**EXERCISE MATERIALS:**
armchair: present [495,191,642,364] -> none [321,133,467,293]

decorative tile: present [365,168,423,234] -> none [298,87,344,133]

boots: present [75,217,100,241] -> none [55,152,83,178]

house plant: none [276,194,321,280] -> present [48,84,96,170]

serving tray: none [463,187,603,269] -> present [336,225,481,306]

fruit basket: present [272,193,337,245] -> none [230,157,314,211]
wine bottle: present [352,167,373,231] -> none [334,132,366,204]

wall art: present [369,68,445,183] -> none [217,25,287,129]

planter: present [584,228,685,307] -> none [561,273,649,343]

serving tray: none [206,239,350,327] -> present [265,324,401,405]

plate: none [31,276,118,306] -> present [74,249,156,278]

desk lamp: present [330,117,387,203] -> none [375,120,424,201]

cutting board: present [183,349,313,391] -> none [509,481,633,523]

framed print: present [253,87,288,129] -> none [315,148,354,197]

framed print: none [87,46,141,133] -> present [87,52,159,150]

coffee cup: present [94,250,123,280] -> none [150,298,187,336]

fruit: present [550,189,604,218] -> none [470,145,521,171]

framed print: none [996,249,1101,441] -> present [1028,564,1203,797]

**ACTIVITY:** Go through the records and count every line with the word "print"; the answer is the number alone.

**RESPONSE TO THIS TASK:** 3